We come to Provincetown every year and finally got married here in 2008 - just the two of us, a town clerk, and our dogs as witnesses. Since then, we’ve scattered our dogs' ashes here among the scrub oaks along their favorite nature trail in the outlands overlooking the Atlantic. (That’s the view from their gravesite in the background of my avi.) We’re considering doing the same with our own as well.

25 years ago, we’d come in the summer:

“On Commercial Street all the shops were open, broadcasting tears and fragrances and songs delivering their knives, the aromas of spun candy and suntan oil and incense and perfume. Three women passed him on roller skates, wearing headphones and holding hands. On this avenue he was just another case of the hot-and-lonelies, another attempter working on a firestorm. … Cars nudged through the throng that covered the pavement from wall to wall, cars with their tapedecks blazing stereophonically as they passed, but for the most part it seemed to be a parade consisting of children who had to go to the bathroom now, and parents who wished to go in two different directions - like life - and young, electric, vividly sexual men staring at one another through a drugged haze and couples thinking about leaving one another because the sea’s erotic whisper was making them crazy.”

We don’t come in summer anymore; we come off-season. I’m middle aged now and have “dad bod” and I quickly get tired of crowds and trying to suck in my stomach. Anyhow, it’s always been more about the beauty of nature and the pioneering spirit of the original Pilgrims and the artists and the writers and the quiet solitude of being at the end of the world.
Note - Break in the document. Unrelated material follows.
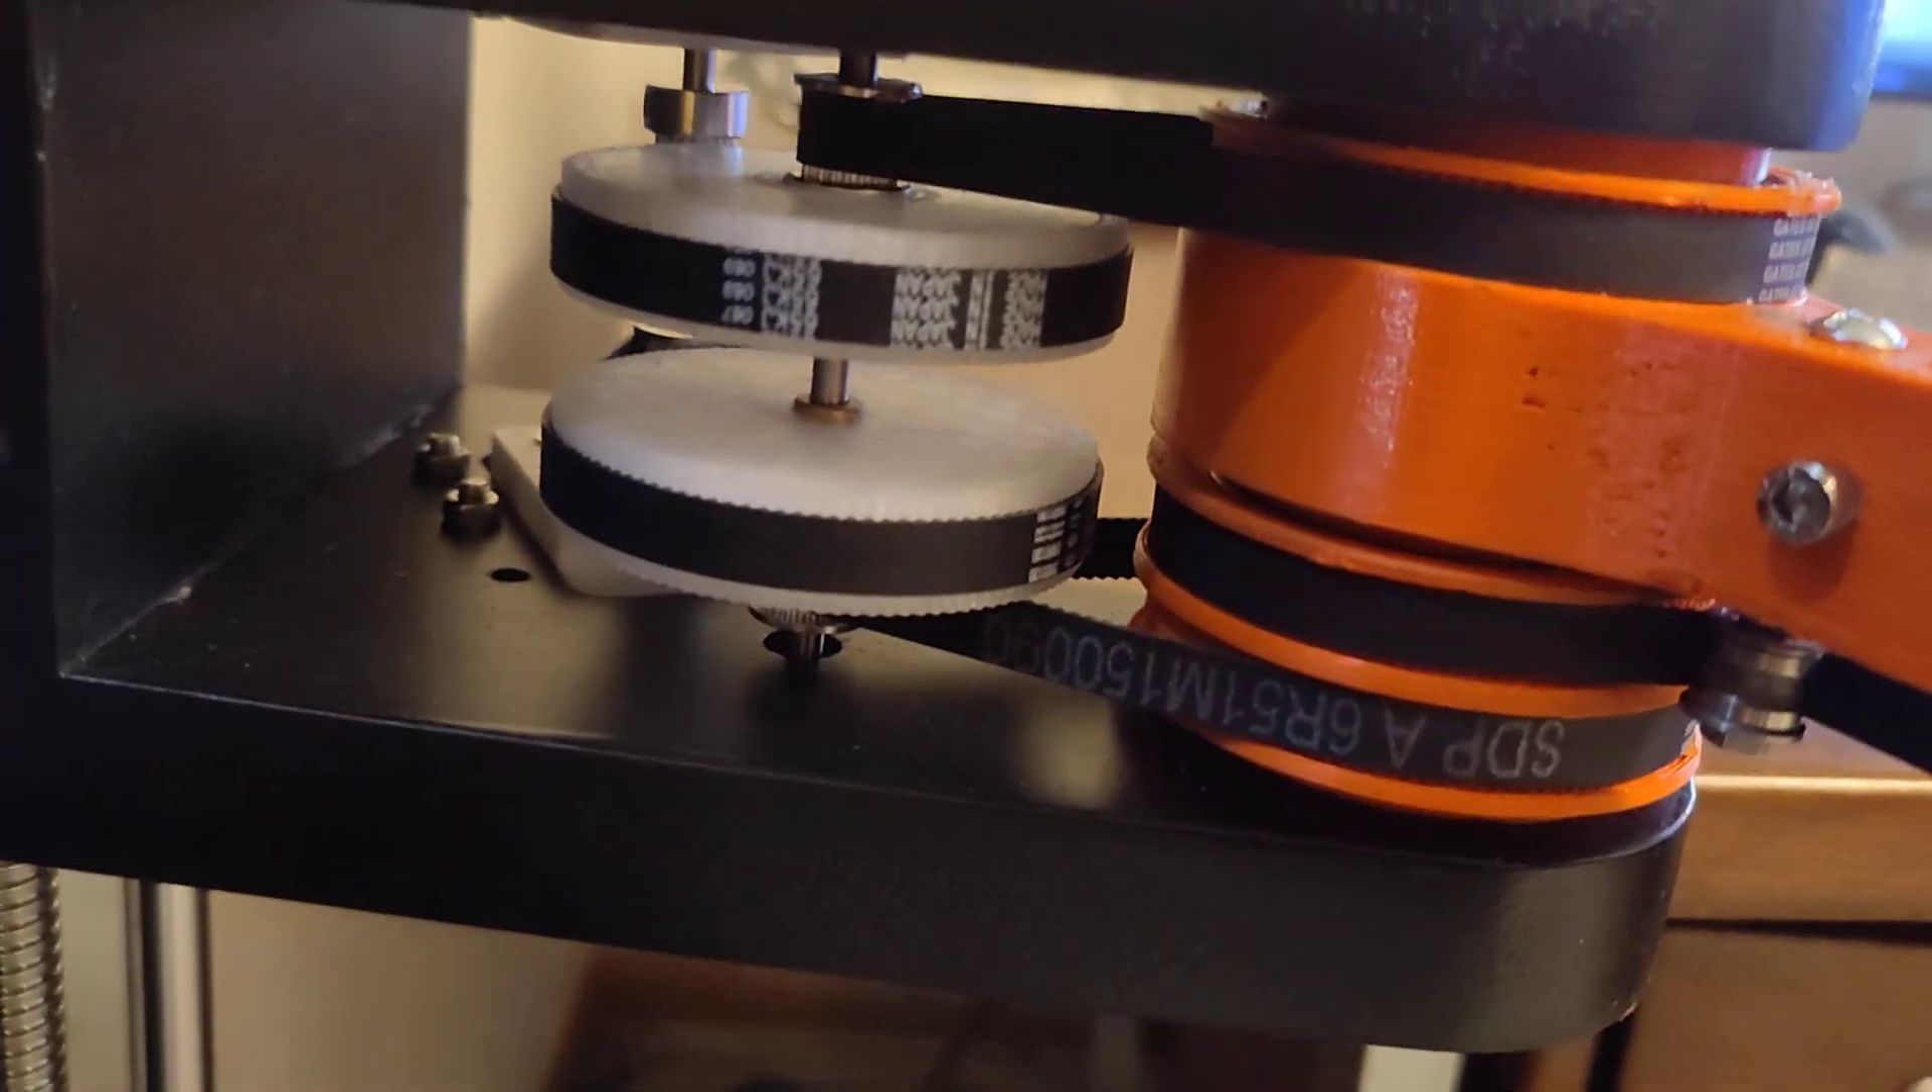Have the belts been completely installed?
Yes.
This is what I love the most about this place:

“The sky was open now, he was in the National Seashore, a realm protected from civilization, and the road wasn’t so crowded. He left the pavement a quarter mile or so below the cove and cut across the dunes that rose and fell for quite a distance before they lay down in front of the sea. A few minutes and he’d lost sight of the road, of everything but the sand and the sky; it showed him how all things could fall away in an instant; now he crested a dune and came into a crater empty of everything but sand and the intersecting footprints of other people; the notations delved here by their journeys showed him how each life was one breathtakingly extended musical phrase, and he prayed that their crossings were harmonious.”

“He had no trouble recognizing, in some of these paintings, the eerie Cape light. On overcast days the sun might be just a brighter patch in a grey sky, but its effect would smolder anyway on the hills and occasional white buildings of the countryside and on the water, so that the world seemed to lie straight under a blowtorch; and yet things cast no shadows. English had guessed that the light collected somehow on the waters and made a brightness in the air, even under clouds - just in the air, a brightness not otherwise locatable.”

“He liked the cemetery better. Although generally the light was kind to this place, sometimes giving to the grass and stones the hardy colors of a Surrey countryside, and making the markers blush sometimes in the sunset, it was not unknown for the fog to roll over the whole business swiftly, canceling everything, even the hope of anything, beyond the few nearest blurred gravesite and the brown bones under them.”